### Passage for review:
^^^^^^^^^^^^^^^^

MitoWorld: We are always intrigued by how the nuclear and mitochondrial genes interact to share the genetic control of the cell. The IMS seems like a location where much of this cooperation is manifested. Do you have any thoughts on this?
Dr. Tokatlidis Yes, it is true that the IMS is like a buffer zone between the cytosol and the inner most mitochondrial compartment, the matrix. Because of the presence of porins in the OM, small molecules up to about 5 kDa can freely diffuse in and out of the IMS. This allows several signalling molecules to contribute to the communication between the mitochondria core and the cytosol. Additionally, the IMS is the compartment that discharges to the rest of the cell several of the apoptosis factors upon selective permeabilization of the OM in conditions of programmed cell death. A very fine regulation of the IMS both structurally and functionally in response to changing metabolic and stress conditions is therefore fundamental to control such processes and allow the function of mitochondria as a signalling organelle. All of the IMS proteins are nuclear-encoded, but many of them act as assembly factors of the OXPHOS complexes in the IM, which contain subunits encoded by the mtDNA. It is therefore critical that the coordination of these interactions in the IMS works well to allow assembly and stability of OXPHOS and eventually maintenance of mitochondrial fitness.
MitoWorld: Can you speculate on the signaling mechanisms that facilitate that joint control of cellular activities?
Dr. Tokatlidis All current research points to the direction that the IMS acts as a signaling nexus rather than a passive compartment and is able to coordinate and integrate cellular activities. The IMS sits at a fascinating intersection: chemically oxidizing, topologically distinct and structurally constrained. That combination makes it uniquely suited for rapid and reversible signaling. Some of the several mechanistic “modules” that plausibly operate together to allow the IMS to exert joint control over cellular activities are: (1) Import flux as a proxy for cellular metabolic state, (2) Mia40 oxidation cycles encoding redox information, (3) IMS glutathione pool (more oxidized than matrix) acting as a tunable buffer, (4) H₂O₂ microdomains near respiratory complexes acting as localized second messengers (5) protein conformational switching as a signaling currency, (6) IMS proteins may act as electrochemical translators, converting changes in Δψ or proton leak into structural or redox signals that regulate OM channels (VDAC, BAX/BAK priming, TOM complex dynamics). (7) the IMS may regulate OM mechanotransduction, where changes in cristae architecture alter OM tension, influencing cytosolic signaling platforms, such as cytosolic Ca²⁺ signaling, metabolic fluxes (ATP/ADP exchange), apoptotic priming, innate immune signaling (e.g., MAVS activation indirectly via OMM tension and ROS), (8) the IMS redox and structural states may be decoded by cytosolic kinases or ubiquitin ligases that sense OM conformational changes, forming a mechano-redox signaling axis, and finally (9) cells may use “IMS leakage pulses”—brief, reversible permeability events—to communicate mitochondrial stress without committing to apoptosis.
MitoWorld: The quality control of proteins as they are imported and processed is quite complex to maintain a delicate balance involving chaperones, modifiers, and degradation in the proteosome. Much of this takes place in the IMS. Can you elaborate on that balance?

^^^^^^^^^^^^^^^^

### Extracted information:

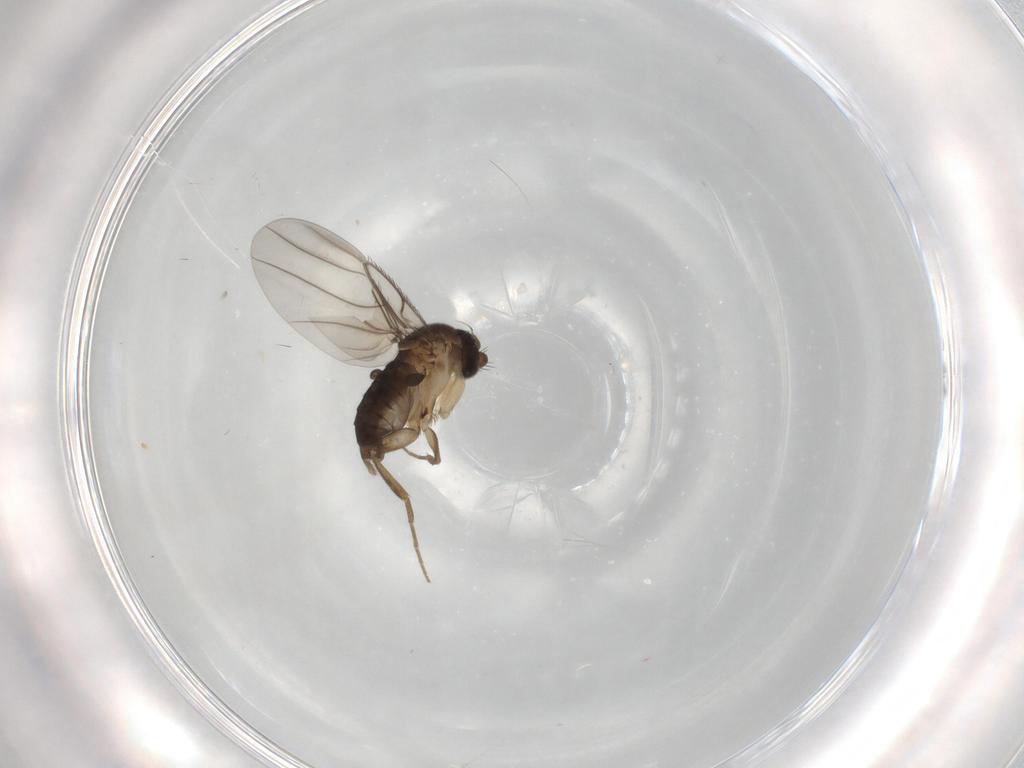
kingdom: Animalia
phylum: Arthropoda
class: Insecta
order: Diptera
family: Phoridae
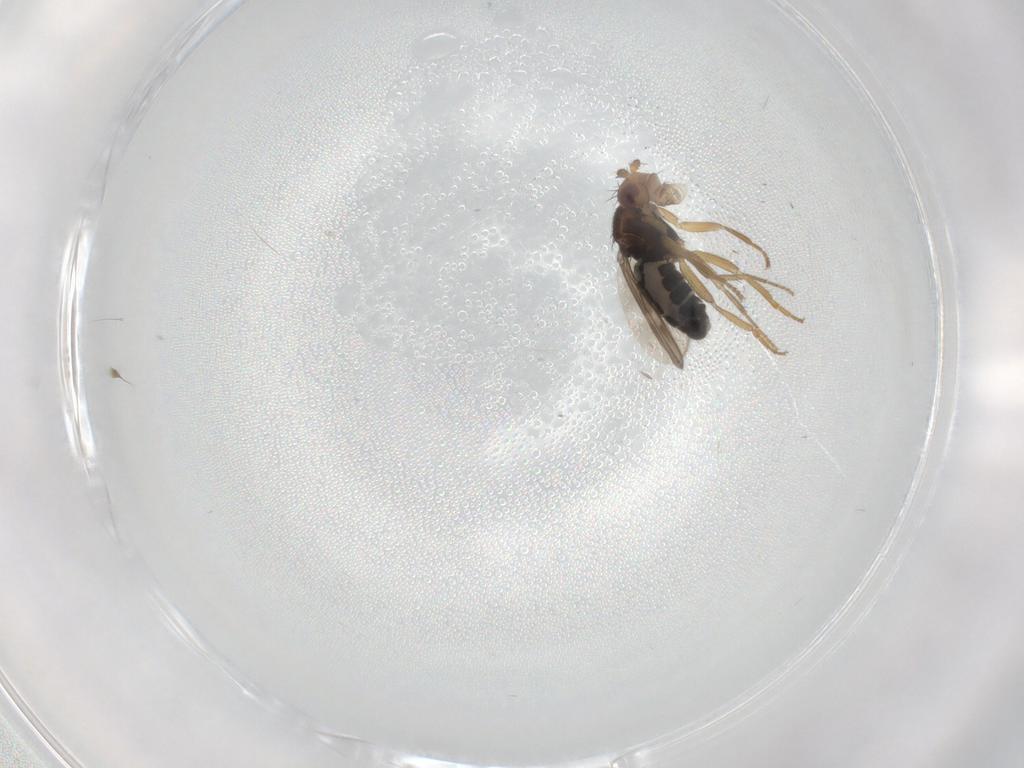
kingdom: Animalia
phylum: Arthropoda
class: Insecta
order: Diptera
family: Sphaeroceridae
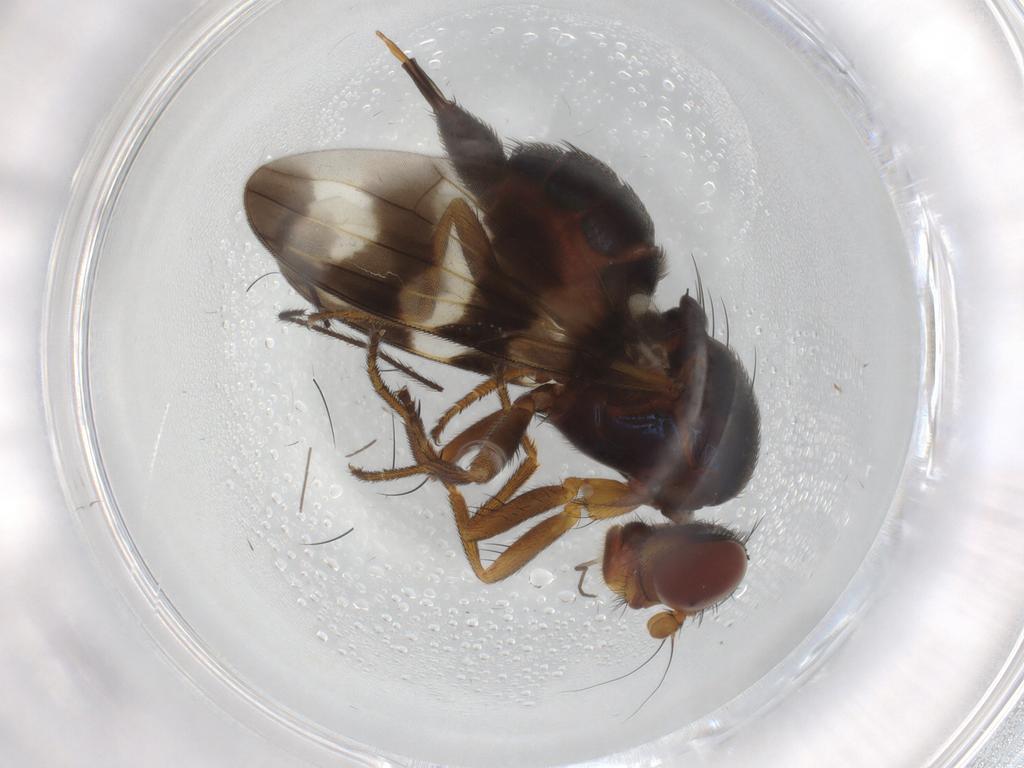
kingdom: Animalia
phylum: Arthropoda
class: Insecta
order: Diptera
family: Ulidiidae
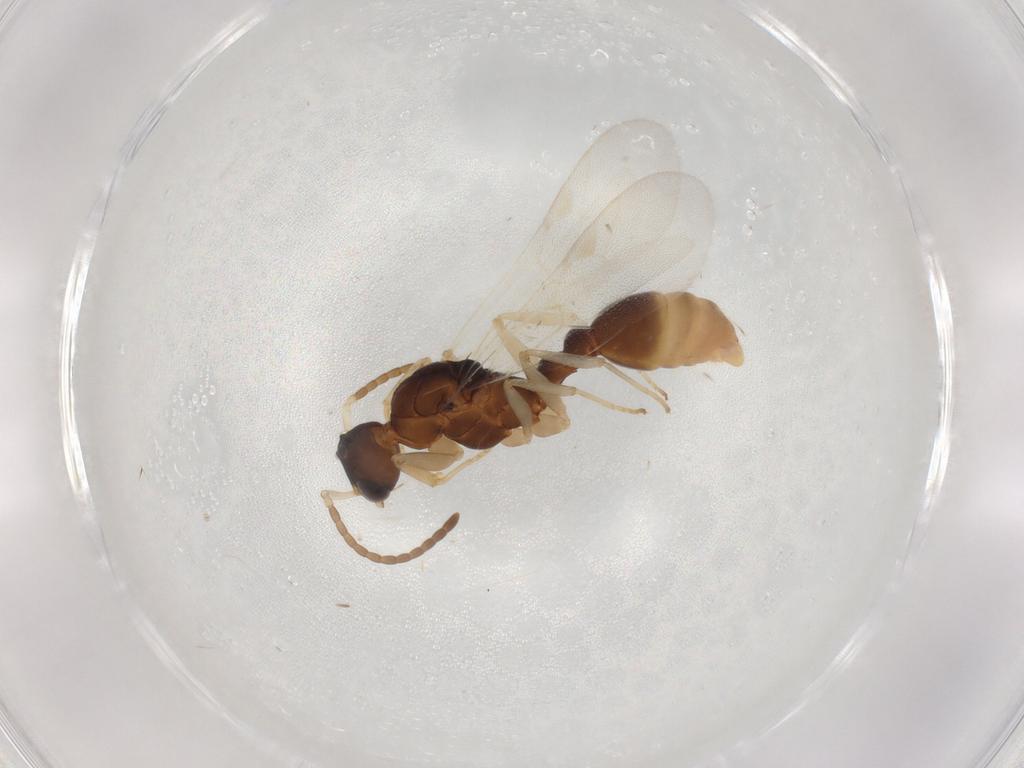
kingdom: Animalia
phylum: Arthropoda
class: Insecta
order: Hymenoptera
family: Formicidae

^^^^^^^^^^^^^^^^

### Exercise instructions:
1. In the interview about the mitochondrial intermembrane space, up to about what size can small molecules freely diffuse in and out of the IMS?
2. Summarize the interview about the mitochondrial intermembrane space in two sentences.
3. Write the next part of the interview about the mitochondrial intermembrane space, beginning right after its final sentence.

### Responses in order:
1. Up to about 5 kDa.

2. Dr. Tokatlidis describes the IMS as a buffer zone between the cytosol and the matrix, where porins let small molecules diffuse freely, apoptosis factors are released during programmed cell death, and nuclear-encoded proteins help assemble OXPHOS complexes that contain mtDNA-encoded subunits. He adds that the IMS acts as a signaling nexus rather than a passive compartment and lists several mechanisms that may operate together, such as import flux, Mia40 oxidation cycles, the glutathione pool, and H₂O₂ microdomains.

3.
Dr. Tokatlidis Mitochondrial protein quality control hinges on a finely tuned equilibrium in which the IMS acts as a critical decision point, coordinating chaperone buffering, oxidative folding, and degradation. As precursors enter the IMS, small TIM chaperones and the Mia40–Erv1 oxidative folding system manage their stability, ensuring hydrophobic or cysteine‑rich substrates remain import‑competent while avoiding over‑oxidation that traps misfolded intermediates. The IMS redox environment, more oxidizing than the cytosol or matrix, sensitively dictates whether proteins fold productively, undergo corrective modification, or are flagged for removal. Stalled or misfolded IMS intermediates can be retro‑translocated for cytosolic proteasomal degradation or passed inward to matrix chaperones and proteases, but excessive degradation risks depleting essential IMS components and disrupting respiratory chain assembly. The overall balance emerges from the interplay of IMS redox poise, chaperone capacity, import flux, and protease thresholds, making the IMS a central hub for maintaining mitochondrial proteostasis under fluctuating metabolic and stress conditions.
MitoWorld: We are always interested in what attracted researchers to mitochondria. How did you become interested in them in the first place?
Dr. Tokatlidis I was trained as a chemical engineer during my undergraduate studies and became fascinated by how interdisciplinary research can be used to tackle major scientific problems. This interest led me to pursue a PhD in biochemistry, where I worked on protein folding and the functions of molecular chaperones. In the era before AlphaFold, protein folding was considered essentially intractable, and even now, despite enormous advances, it remains a highly complex challenge for cells.
My growing interest in the principles of protein folding and assembly naturally drew me toward mitochondria, given their central importance in cellular life. I was fortunate to join the laboratory of Jeff Schatz at the Biozentrum in Basel. Jeff was a towering figure in mitochondrial biology—the co‑discoverer of mitochondrial DNA in the 1960s and a pioneer in elucidating the mitochondrial protein import machinery. Working with him had a profound influence on me and shaped the entire trajectory of my scientific career.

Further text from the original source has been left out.